# Eric here



## eas (Sep 9, 2012)

New to the forum, hello 

I own a 10+ year old Tonkinese cat, who is great, except for serious litter box issues. I will post on the forum to see if anyone can offer advice.

Thank you in advance :mrgreen:


----------



## cat face (Apr 4, 2013)

Hi Eric, welcome to the forum.
Sorry, I can't help with the litterbox issues.
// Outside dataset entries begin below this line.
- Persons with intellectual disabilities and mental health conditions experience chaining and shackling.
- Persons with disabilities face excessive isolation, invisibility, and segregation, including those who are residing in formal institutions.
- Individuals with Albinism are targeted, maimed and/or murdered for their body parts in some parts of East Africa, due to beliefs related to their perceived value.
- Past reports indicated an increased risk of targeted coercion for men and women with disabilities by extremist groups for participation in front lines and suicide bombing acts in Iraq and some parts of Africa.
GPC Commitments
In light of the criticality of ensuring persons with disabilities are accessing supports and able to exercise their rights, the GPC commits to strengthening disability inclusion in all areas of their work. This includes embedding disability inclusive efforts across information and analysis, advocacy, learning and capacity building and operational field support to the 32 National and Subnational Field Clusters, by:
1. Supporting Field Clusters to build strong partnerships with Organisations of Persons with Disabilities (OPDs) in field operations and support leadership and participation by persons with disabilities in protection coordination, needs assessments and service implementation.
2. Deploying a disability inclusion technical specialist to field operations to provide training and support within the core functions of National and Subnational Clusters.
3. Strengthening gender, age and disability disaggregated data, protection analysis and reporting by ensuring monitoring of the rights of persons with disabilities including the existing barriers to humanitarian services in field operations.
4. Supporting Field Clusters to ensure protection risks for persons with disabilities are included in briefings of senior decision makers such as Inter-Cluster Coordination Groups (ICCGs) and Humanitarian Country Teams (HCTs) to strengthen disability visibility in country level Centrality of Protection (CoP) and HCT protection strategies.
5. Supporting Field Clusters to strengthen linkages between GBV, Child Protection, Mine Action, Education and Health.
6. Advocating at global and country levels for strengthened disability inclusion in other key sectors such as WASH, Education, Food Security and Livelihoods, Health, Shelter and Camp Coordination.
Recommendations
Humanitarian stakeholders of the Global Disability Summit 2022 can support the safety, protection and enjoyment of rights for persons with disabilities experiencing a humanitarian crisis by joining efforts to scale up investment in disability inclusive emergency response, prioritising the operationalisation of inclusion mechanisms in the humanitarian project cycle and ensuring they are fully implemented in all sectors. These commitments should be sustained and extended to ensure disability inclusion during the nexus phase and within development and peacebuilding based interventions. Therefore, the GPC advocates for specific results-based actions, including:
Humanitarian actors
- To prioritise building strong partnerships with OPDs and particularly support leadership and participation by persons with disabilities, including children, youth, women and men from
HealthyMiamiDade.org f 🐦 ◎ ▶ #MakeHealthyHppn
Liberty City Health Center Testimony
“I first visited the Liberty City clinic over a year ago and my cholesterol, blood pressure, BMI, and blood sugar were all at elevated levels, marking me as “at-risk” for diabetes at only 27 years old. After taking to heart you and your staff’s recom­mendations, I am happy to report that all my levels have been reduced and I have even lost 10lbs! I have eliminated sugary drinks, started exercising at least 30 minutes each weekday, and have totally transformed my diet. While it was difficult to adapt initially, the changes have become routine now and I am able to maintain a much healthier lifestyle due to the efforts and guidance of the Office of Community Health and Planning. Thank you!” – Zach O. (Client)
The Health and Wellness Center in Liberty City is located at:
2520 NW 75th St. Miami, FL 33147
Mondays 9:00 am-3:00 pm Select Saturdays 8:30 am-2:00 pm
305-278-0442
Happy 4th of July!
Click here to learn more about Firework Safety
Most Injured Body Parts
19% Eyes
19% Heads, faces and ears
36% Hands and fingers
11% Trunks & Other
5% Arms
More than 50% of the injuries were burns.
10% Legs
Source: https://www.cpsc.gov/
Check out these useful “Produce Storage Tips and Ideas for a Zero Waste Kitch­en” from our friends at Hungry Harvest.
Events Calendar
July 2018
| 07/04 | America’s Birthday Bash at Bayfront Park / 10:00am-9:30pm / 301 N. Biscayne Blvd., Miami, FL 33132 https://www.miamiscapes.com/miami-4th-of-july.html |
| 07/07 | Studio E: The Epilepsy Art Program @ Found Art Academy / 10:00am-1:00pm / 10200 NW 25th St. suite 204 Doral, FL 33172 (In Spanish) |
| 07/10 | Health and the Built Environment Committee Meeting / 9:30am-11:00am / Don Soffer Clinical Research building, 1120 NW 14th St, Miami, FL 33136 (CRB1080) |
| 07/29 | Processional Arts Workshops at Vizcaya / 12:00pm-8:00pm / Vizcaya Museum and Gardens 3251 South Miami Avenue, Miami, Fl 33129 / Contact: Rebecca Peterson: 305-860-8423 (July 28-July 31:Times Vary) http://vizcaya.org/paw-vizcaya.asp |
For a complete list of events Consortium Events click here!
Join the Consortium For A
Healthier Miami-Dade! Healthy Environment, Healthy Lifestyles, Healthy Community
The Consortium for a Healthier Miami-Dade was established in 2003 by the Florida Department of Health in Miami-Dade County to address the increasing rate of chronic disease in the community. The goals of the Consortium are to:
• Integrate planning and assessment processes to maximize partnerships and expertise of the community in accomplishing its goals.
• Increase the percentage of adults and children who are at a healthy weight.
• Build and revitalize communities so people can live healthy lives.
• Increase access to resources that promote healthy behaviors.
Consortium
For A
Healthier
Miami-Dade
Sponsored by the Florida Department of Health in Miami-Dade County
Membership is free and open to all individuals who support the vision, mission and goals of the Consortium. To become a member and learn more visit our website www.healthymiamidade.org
I've got indoor/outdoor kitties and they prefer to 'do their thing' in the great outdoors lol

But hang on there are loads on here that have great advise and loads of experience and they will be glad to help if they can!

But..
We do love pictures around here <hint> lol Can't wait to see one of your kitty


----------



## AmberH (Jul 20, 2011)

Welcome to the forum!


----------



## sweetcuddles (Jun 30, 2013)

Welcome to the forum


----------



## Catlover Danielle (Jul 31, 2013)

Welcome aboard!! And can't wait for some pics of your kitty!!


----------



## eas (Sep 9, 2012)

Here's a good one my friend shot while cat sitting.


----------



## cat face (Apr 4, 2013)

Beautiful kitty!!


----------



## eas (Sep 9, 2012)

thank you. she gets away with murder of course! haha


----------



## wallycat (Nov 10, 2012)

Gorgeous kitty!!
I hope people here can help you resolve your litter box problems.


----------



## Catlover Danielle (Jul 31, 2013)

Hi, again, Eric! Whats your beauty's name?? I think we missed that. She is absolutely gorgeous and I can easily see why she gets away with murder! 

She looks just like my aunt's kitty named Sadie who is very spoiled & loved. Theres just something about those kitties being queens and princesses. 
I hope people can help you with the litter box issues!


----------



## eas (Sep 9, 2012)

Oh sorry about that ! her name is Isabella, "Iz" for short ha.


----------